When the tank is empty, the unit will shut itself off. It will also do so as soon as the humidity level you desire has been reached. You can also adjust the power level to suit different sizes of rooms.
8. Vornado Ultra3
The Vornado Ultra3 is a powerful humidifier with a small footprint, allowing you to place it most anywhere. You can adjust the fan to three different speeds to get the exact output you need. Depending on the settings, it can output two gallons every 24 hours, which means you will need to fill the tank twice a day.
The controls are easy to use and LED lights ensure you can see what is working. Once filled, it takes only a few minutes for the steam to be produced. Finally, it has an interesting look that many will find more aesthetically pleasing than the average humidifier.
9. Honeywell HE120A Whole House Humidifier
Here we have another whole-house humidifier from Honeywell. This one is a drum style, which does mean you need to keep it very clean to avoid making your allergies worse. However, depending on the setup of your home, drum-style humidifiers may be your only choice.
Unlike many whole-house humidifiers, this one comes with an installation kit. It is an easy install, so you should feel confident doing it yourself. This model works for small and medium-sized homes.
10. ASOM Cool Mist Humidifier
Finally, we wanted to include a humidifier that is both fun and effective. This model from ASOM has LED lights that change colors as well as an aroma diffuser for your essential oils. The spout can spin 360 degrees, ensuring that you get even discernment no matter where you place the unit.
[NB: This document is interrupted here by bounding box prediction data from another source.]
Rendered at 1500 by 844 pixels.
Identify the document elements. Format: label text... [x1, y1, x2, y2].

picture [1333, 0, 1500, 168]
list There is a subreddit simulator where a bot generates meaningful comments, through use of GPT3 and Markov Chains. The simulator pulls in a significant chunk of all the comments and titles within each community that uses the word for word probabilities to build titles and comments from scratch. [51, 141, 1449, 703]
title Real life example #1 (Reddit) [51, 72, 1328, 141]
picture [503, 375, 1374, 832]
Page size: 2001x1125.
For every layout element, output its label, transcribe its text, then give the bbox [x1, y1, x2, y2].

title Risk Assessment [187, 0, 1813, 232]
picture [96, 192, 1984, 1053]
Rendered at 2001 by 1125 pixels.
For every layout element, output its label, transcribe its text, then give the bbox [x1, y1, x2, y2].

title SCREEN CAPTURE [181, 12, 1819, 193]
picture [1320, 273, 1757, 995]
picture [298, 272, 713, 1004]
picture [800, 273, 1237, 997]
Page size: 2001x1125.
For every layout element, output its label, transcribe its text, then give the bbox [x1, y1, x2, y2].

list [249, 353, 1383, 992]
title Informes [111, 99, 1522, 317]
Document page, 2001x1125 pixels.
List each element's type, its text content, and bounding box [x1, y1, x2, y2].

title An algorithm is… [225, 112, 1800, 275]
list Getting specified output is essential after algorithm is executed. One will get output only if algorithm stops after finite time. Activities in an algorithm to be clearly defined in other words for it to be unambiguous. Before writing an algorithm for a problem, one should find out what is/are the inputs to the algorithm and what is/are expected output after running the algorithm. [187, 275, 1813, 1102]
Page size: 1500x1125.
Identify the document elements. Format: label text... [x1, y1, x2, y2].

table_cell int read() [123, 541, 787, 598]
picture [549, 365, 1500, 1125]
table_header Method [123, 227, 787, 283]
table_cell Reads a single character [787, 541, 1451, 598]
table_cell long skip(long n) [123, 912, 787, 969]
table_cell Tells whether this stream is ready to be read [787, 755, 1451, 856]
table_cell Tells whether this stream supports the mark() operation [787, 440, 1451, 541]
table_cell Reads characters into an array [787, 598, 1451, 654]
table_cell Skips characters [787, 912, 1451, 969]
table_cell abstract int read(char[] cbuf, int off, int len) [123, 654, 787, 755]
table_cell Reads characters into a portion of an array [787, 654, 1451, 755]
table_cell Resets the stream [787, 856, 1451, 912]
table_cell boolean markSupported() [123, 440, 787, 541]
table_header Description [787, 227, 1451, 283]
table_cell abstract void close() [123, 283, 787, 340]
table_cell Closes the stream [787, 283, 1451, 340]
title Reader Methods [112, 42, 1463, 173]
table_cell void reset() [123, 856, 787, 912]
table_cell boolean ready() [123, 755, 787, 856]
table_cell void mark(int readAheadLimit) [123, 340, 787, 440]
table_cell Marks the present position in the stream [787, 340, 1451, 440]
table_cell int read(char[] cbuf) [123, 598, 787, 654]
The mist it emits is light, making it ideal for those who find other humidifiers too heavy. It is also very quiet when on. Ultimately, this is a solid choice for anyone looking for something a little different.
Tips for Dealing with Allergies
While getting a humidifier is a great start to fighting your allergy symptoms, it will not be enough on its own. Instead, think of it as an extra weapon in your battle against allergy discomfort. To further help yourself, use our tips below.
- Learn what triggers you. In addition to being tested for allergies, notice your surroundings when your allergies flare up. Think about everything from the plants around you to the time of day. This will help you narrow down on your triggers and avoid them.
- Alter your home and office to minimize your exposure to the triggers. This may mean keeping pets out of the bedroom, using an air filter in your office, or even banning triggers like perfume from your home.
- Use a saline nasal spray. These sprays help to keep the nasal passages moist and better able to fight your triggers. Since they do not contain steroids or other medicinal ingredients, they are safe to use as many times a day as you want and can be used long term.
- Keep up with your doctor appointments. Your allergies can change as you get older, and you need to stay on top of them. Not to mention that new forms of treatment are developed all the time, and you want to benefit from them.
If you have allergies, you do not need to simply put up with their symptoms. Instead, you can find ways to cut down on the symptoms, including using a humidifier. All you need to do is purchase the one that is best for you.